ABOUT THIS TASK –
Once every line below has been checked for "neck", give only the number of lines that have it.

SOURCE MATERIAL –
***

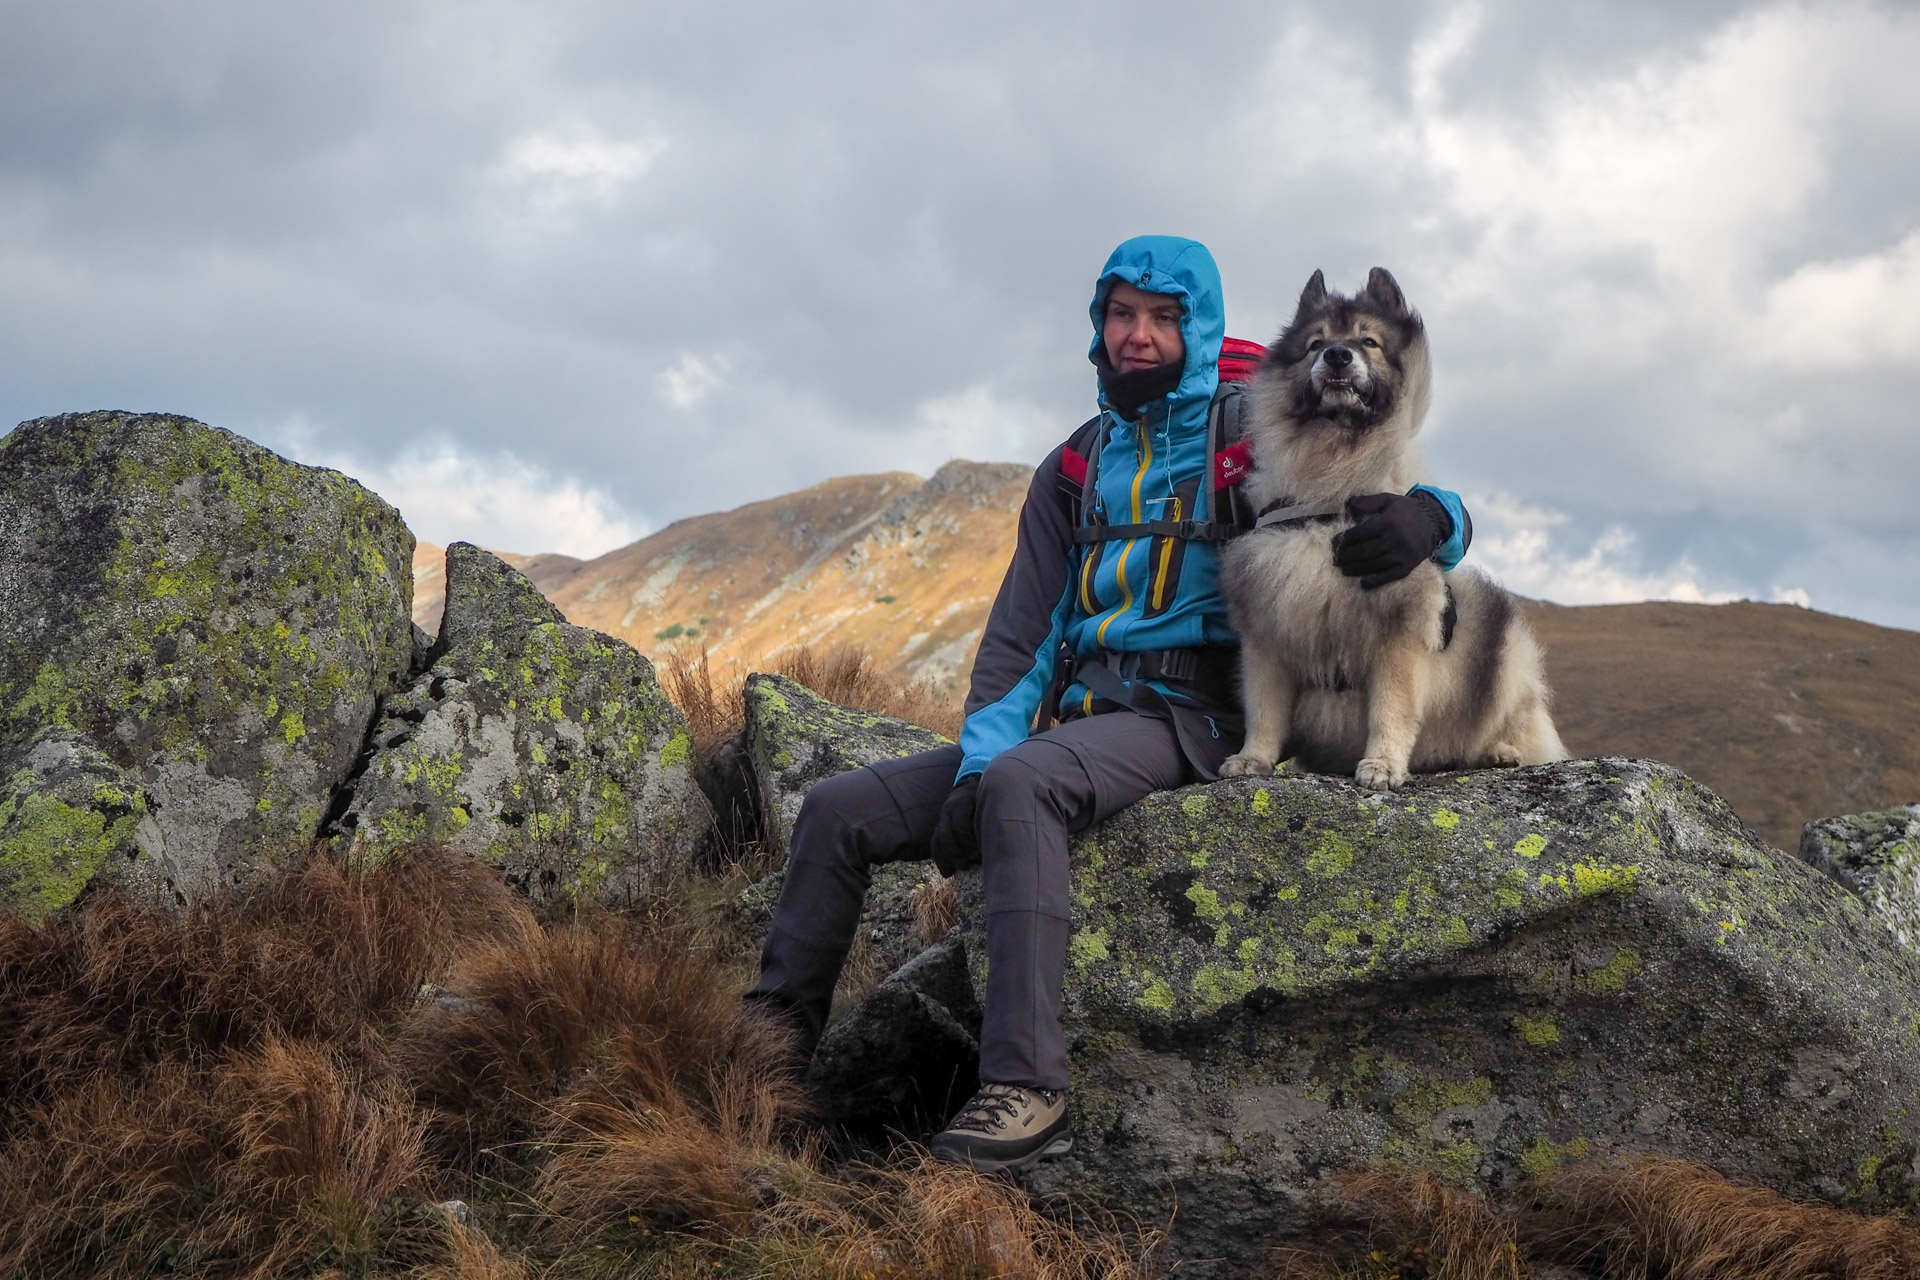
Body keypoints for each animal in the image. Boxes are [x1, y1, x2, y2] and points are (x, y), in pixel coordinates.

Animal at [1221, 268, 1566, 790]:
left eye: (1369, 341)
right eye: (1315, 343)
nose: (1337, 355)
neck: (1332, 487)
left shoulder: (1398, 638)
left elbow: (1390, 709)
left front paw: (1382, 765)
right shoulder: (1266, 634)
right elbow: (1264, 711)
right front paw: (1251, 760)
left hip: (1506, 653)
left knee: (1521, 725)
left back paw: (1500, 752)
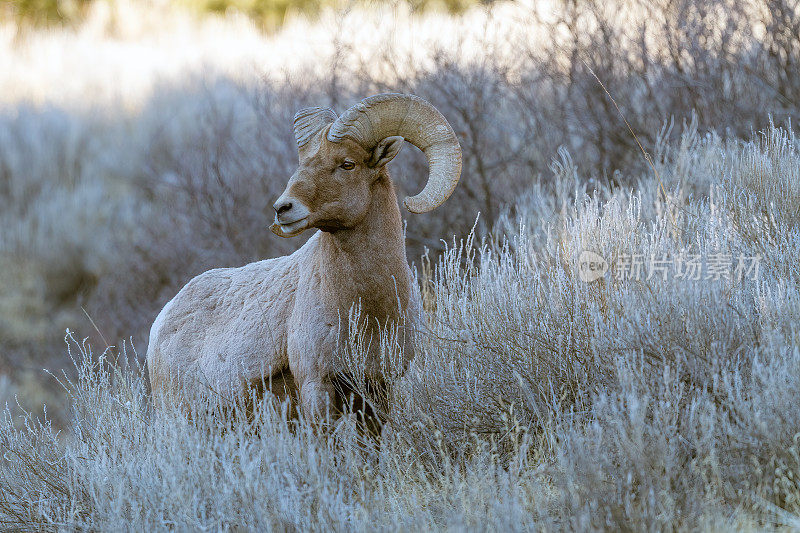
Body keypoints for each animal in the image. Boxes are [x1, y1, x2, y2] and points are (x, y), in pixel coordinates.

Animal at [145, 94, 462, 420]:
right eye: (303, 163)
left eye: (347, 164)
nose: (282, 208)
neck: (369, 311)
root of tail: (163, 321)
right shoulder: (316, 386)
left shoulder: (377, 389)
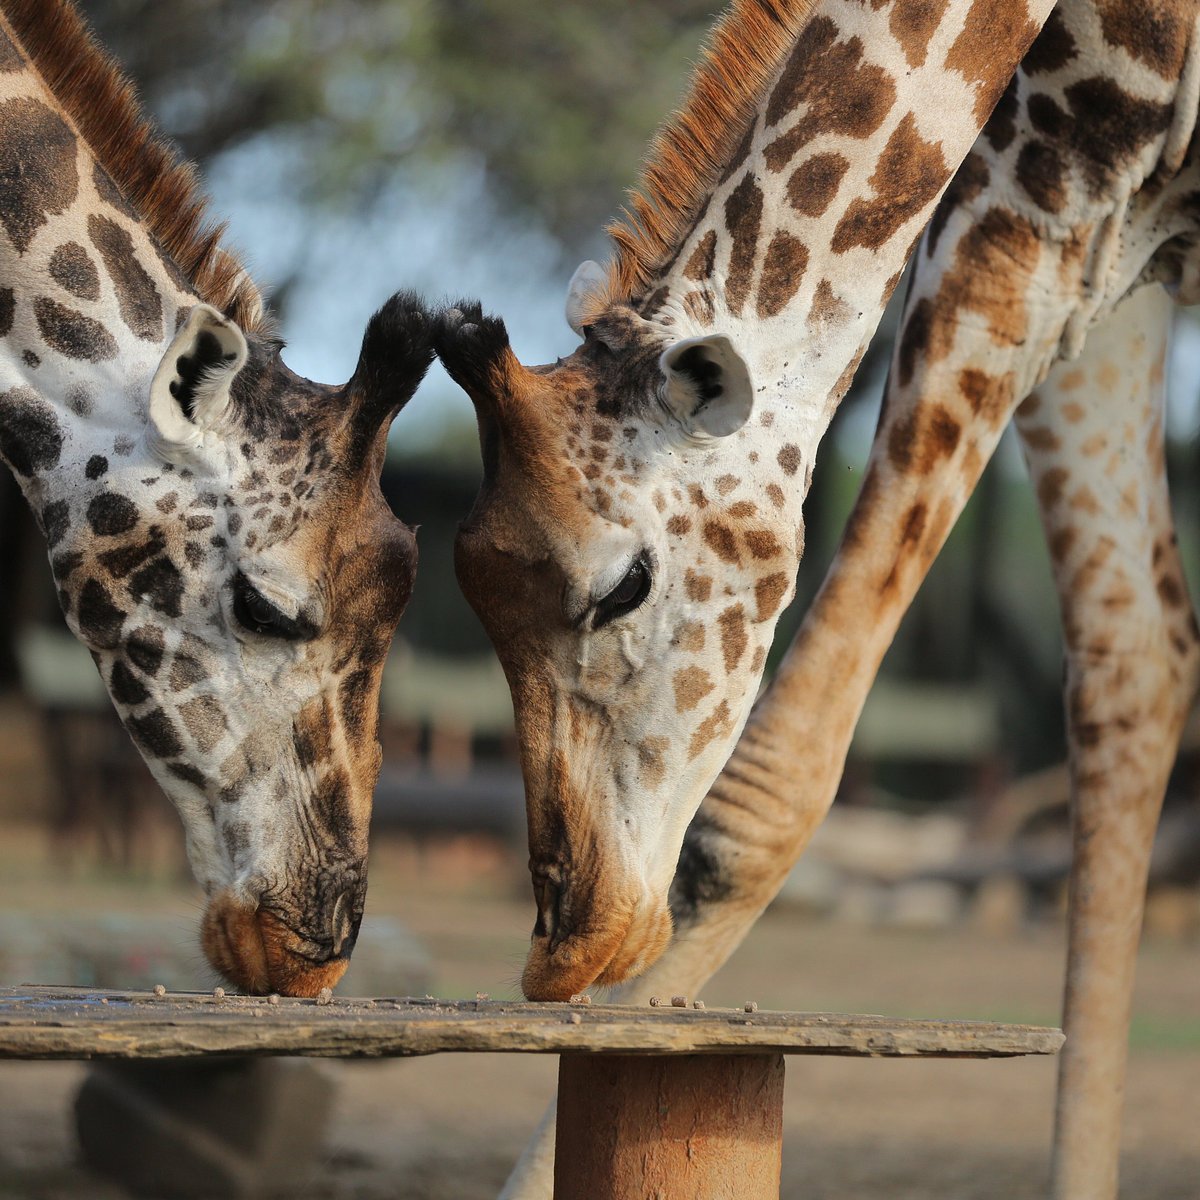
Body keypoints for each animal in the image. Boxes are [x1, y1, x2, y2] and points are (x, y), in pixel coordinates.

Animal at [436, 0, 1200, 1190]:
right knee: (1137, 658)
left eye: (624, 586)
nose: (569, 943)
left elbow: (757, 804)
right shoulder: (1060, 203)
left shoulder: (1008, 218)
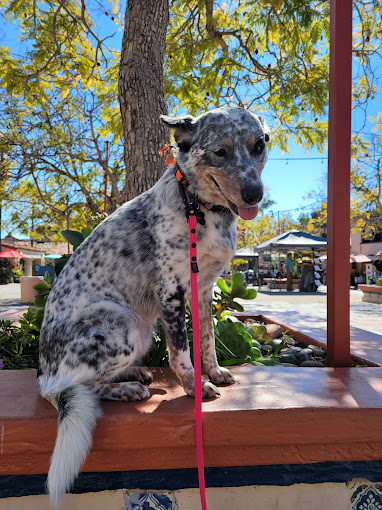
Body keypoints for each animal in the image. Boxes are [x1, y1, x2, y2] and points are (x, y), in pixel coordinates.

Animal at [36, 106, 268, 506]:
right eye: (219, 152)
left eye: (259, 145)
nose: (255, 194)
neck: (199, 208)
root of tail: (45, 376)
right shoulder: (171, 291)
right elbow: (181, 355)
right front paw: (194, 388)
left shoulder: (204, 288)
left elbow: (207, 340)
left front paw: (214, 372)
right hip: (126, 324)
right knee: (87, 387)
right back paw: (127, 388)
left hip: (142, 329)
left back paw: (134, 373)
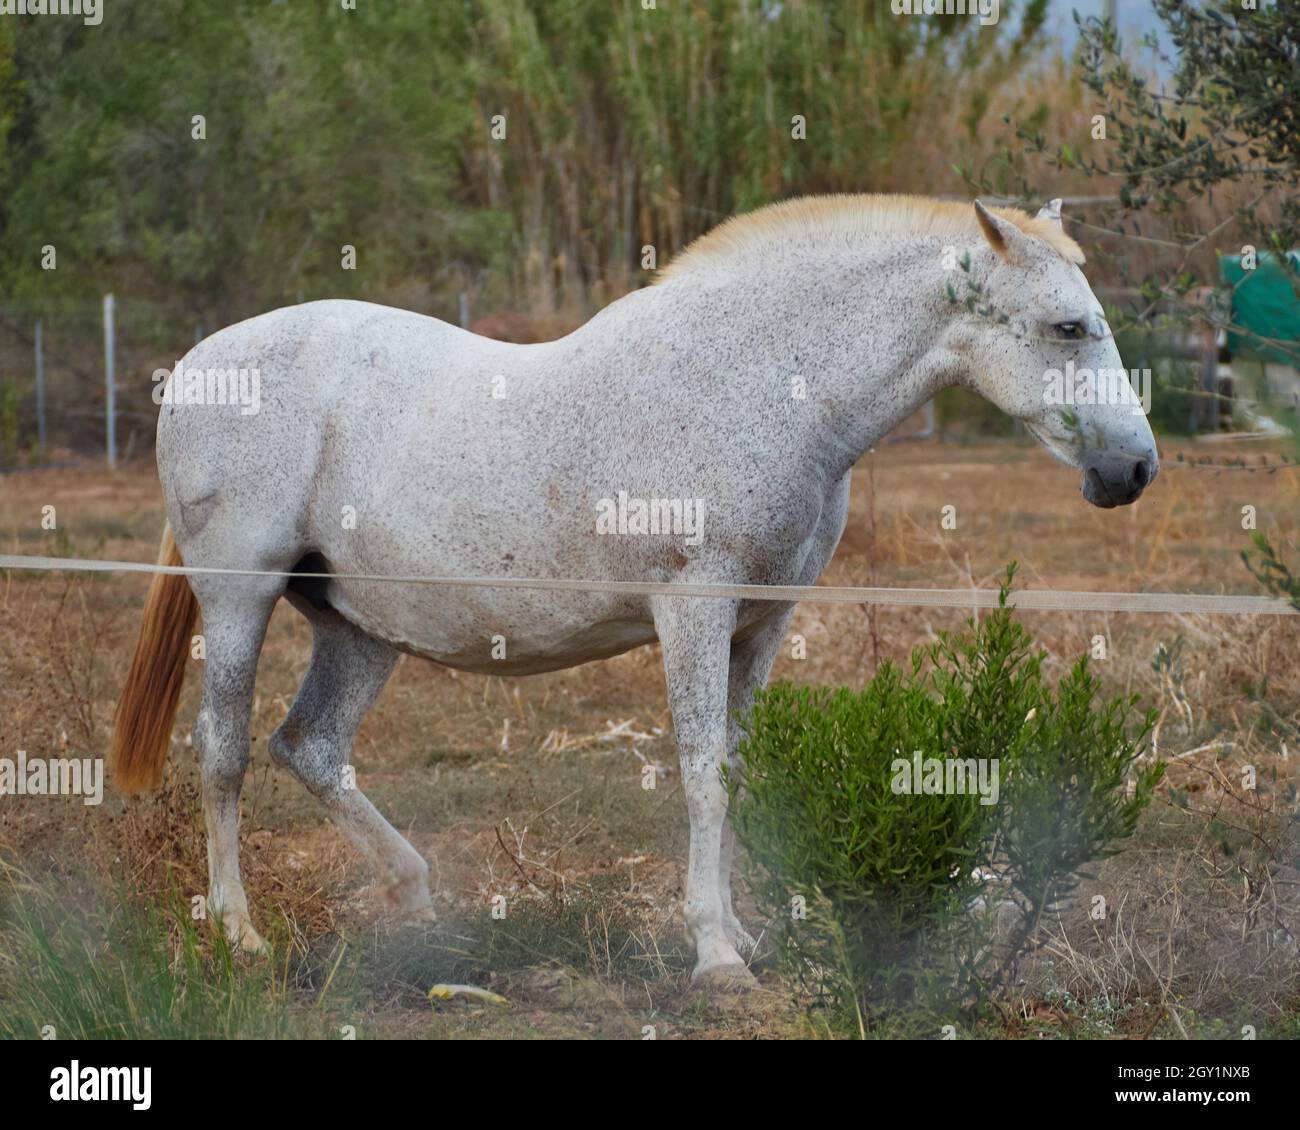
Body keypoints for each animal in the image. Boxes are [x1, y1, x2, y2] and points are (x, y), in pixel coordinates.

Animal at [111, 196, 1159, 988]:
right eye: (1068, 327)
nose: (1136, 470)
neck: (765, 383)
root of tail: (203, 363)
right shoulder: (693, 612)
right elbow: (700, 774)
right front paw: (715, 957)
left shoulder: (760, 623)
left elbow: (736, 768)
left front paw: (744, 934)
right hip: (239, 601)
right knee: (226, 753)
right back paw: (240, 933)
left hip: (361, 629)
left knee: (312, 748)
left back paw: (413, 900)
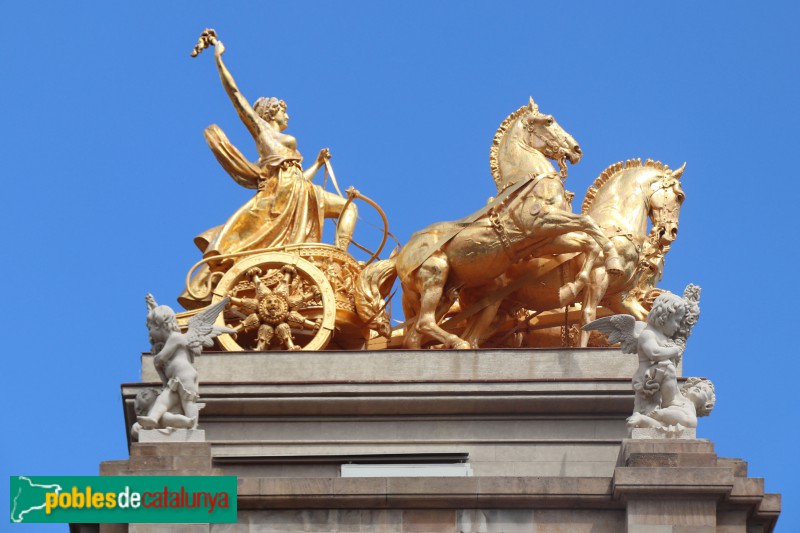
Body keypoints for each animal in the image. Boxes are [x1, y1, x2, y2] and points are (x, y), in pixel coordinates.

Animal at [356, 100, 624, 350]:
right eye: (549, 120)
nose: (576, 149)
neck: (529, 181)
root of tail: (399, 258)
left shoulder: (545, 240)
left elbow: (588, 241)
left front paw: (580, 280)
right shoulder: (542, 223)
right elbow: (588, 224)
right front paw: (609, 263)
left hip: (444, 294)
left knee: (414, 334)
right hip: (435, 273)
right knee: (425, 323)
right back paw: (459, 343)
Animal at [460, 158, 684, 348]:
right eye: (680, 196)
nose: (671, 232)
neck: (616, 224)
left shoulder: (618, 298)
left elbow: (643, 319)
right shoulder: (599, 276)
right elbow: (587, 316)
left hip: (501, 310)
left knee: (470, 339)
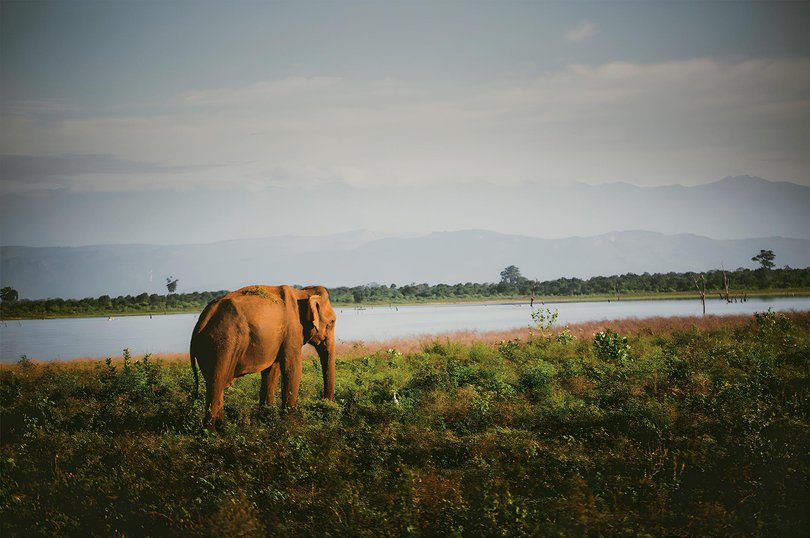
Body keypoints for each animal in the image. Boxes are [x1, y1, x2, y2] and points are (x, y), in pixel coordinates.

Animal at [189, 285, 337, 428]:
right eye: (332, 322)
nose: (324, 405)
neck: (302, 293)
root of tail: (201, 321)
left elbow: (271, 371)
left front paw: (267, 419)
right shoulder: (293, 330)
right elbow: (292, 369)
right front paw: (291, 424)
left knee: (215, 384)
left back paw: (222, 427)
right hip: (222, 343)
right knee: (216, 383)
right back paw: (213, 431)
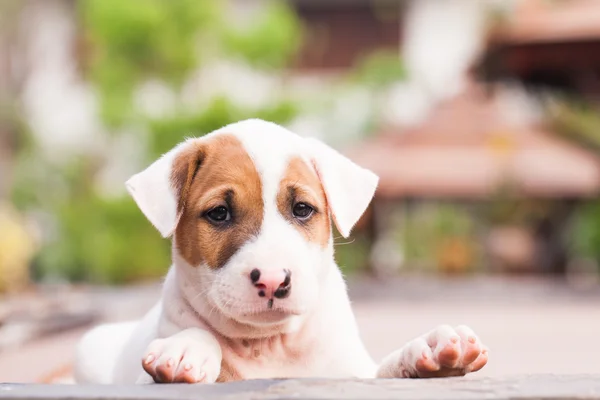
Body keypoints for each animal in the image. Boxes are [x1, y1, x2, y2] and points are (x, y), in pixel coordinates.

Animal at [74, 119, 488, 384]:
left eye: (302, 209)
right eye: (219, 213)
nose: (273, 281)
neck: (269, 345)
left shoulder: (351, 370)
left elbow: (382, 369)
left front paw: (430, 349)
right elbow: (195, 337)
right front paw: (185, 349)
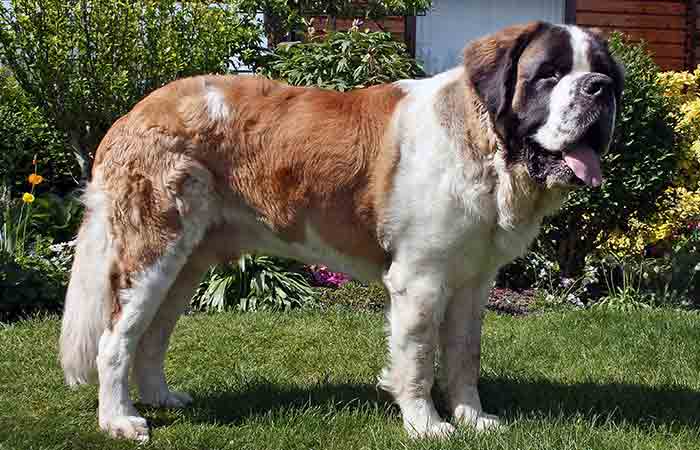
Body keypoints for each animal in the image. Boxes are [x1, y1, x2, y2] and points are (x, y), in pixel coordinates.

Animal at [60, 22, 624, 442]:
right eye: (549, 75)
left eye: (600, 71)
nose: (600, 88)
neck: (482, 142)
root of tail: (133, 113)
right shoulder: (420, 280)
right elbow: (419, 357)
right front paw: (427, 425)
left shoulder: (471, 282)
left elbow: (464, 354)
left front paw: (473, 418)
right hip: (153, 252)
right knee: (116, 338)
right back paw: (120, 419)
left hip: (187, 259)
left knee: (153, 333)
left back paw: (161, 396)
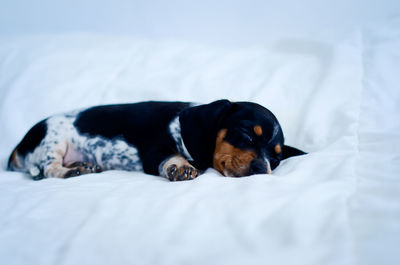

***

RESPONSE BOX –
9